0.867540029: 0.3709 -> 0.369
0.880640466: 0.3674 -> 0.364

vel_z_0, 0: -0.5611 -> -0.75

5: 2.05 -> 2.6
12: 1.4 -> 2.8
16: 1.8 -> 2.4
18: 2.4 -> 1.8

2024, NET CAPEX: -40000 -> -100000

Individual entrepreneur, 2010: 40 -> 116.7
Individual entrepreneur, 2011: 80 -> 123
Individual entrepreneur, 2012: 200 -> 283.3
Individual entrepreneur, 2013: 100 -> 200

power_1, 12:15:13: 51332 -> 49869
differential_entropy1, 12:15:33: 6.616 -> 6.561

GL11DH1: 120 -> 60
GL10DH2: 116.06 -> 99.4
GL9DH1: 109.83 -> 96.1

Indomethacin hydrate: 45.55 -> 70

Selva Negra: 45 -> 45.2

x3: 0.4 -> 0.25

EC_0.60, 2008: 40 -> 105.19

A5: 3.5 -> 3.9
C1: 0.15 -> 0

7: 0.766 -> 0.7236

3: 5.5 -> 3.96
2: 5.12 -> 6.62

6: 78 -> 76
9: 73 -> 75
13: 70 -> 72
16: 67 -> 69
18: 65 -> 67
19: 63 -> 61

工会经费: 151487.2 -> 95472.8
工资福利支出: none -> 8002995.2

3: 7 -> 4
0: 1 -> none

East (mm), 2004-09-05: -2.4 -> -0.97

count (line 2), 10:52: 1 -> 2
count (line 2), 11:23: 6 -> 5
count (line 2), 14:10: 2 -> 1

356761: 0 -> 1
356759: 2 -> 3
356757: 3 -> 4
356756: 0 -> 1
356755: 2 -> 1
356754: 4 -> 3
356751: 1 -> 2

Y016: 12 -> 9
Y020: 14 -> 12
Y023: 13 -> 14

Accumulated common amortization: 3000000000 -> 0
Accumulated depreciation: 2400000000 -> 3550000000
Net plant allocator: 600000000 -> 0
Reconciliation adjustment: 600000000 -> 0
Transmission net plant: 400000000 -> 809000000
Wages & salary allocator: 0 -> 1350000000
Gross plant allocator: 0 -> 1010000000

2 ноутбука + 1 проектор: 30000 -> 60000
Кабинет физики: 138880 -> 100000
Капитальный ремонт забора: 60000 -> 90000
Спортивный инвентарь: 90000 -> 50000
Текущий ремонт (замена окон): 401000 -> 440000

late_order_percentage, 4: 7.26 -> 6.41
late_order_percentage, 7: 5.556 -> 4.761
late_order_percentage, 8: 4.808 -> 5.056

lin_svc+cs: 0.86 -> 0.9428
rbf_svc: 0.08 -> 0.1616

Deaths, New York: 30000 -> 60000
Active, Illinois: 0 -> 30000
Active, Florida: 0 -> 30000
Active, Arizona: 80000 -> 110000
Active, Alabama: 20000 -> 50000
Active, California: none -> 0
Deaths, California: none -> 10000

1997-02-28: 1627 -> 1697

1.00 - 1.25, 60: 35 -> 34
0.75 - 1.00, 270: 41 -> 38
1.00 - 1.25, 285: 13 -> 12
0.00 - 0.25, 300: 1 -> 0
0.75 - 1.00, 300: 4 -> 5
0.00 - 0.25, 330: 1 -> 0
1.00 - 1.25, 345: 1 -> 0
====
■ What you should do
All lines from the one with "Individual entrepreneur, 2013: 100 -> 200" onward to the end of the records above should be repeated exactly, and only those lines.

■ Response area
Individual entrepreneur, 2013: 100 -> 200

power_1, 12:15:13: 51332 -> 49869
differential_entropy1, 12:15:33: 6.616 -> 6.561

GL11DH1: 120 -> 60
GL10DH2: 116.06 -> 99.4
GL9DH1: 109.83 -> 96.1

Indomethacin hydrate: 45.55 -> 70

Selva Negra: 45 -> 45.2

x3: 0.4 -> 0.25

EC_0.60, 2008: 40 -> 105.19

A5: 3.5 -> 3.9
C1: 0.15 -> 0

7: 0.766 -> 0.7236

3: 5.5 -> 3.96
2: 5.12 -> 6.62

6: 78 -> 76
9: 73 -> 75
13: 70 -> 72
16: 67 -> 69
18: 65 -> 67
19: 63 -> 61

工会经费: 151487.2 -> 95472.8
工资福利支出: none -> 8002995.2

3: 7 -> 4
0: 1 -> none

East (mm), 2004-09-05: -2.4 -> -0.97

count (line 2), 10:52: 1 -> 2
count (line 2), 11:23: 6 -> 5
count (line 2), 14:10: 2 -> 1

356761: 0 -> 1
356759: 2 -> 3
356757: 3 -> 4
356756: 0 -> 1
356755: 2 -> 1
356754: 4 -> 3
356751: 1 -> 2

Y016: 12 -> 9
Y020: 14 -> 12
Y023: 13 -> 14

Accumulated common amortization: 3000000000 -> 0
Accumulated depreciation: 2400000000 -> 3550000000
Net plant allocator: 600000000 -> 0
Reconciliation adjustment: 600000000 -> 0
Transmission net plant: 400000000 -> 809000000
Wages & salary allocator: 0 -> 1350000000
Gross plant allocator: 0 -> 1010000000

2 ноутбука + 1 проектор: 30000 -> 60000
Кабинет физики: 138880 -> 100000
Капитальный ремонт забора: 60000 -> 90000
Спортивный инвентарь: 90000 -> 50000
Текущий ремонт (замена окон): 401000 -> 440000

late_order_percentage, 4: 7.26 -> 6.41
late_order_percentage, 7: 5.556 -> 4.761
late_order_percentage, 8: 4.808 -> 5.056

lin_svc+cs: 0.86 -> 0.9428
rbf_svc: 0.08 -> 0.1616

Deaths, New York: 30000 -> 60000
Active, Illinois: 0 -> 30000
Active, Florida: 0 -> 30000
Active, Arizona: 80000 -> 110000
Active, Alabama: 20000 -> 50000
Active, California: none -> 0
Deaths, California: none -> 10000

1997-02-28: 1627 -> 1697

1.00 - 1.25, 60: 35 -> 34
0.75 - 1.00, 270: 41 -> 38
1.00 - 1.25, 285: 13 -> 12
0.00 - 0.25, 300: 1 -> 0
0.75 - 1.00, 300: 4 -> 5
0.00 - 0.25, 330: 1 -> 0
1.00 - 1.25, 345: 1 -> 0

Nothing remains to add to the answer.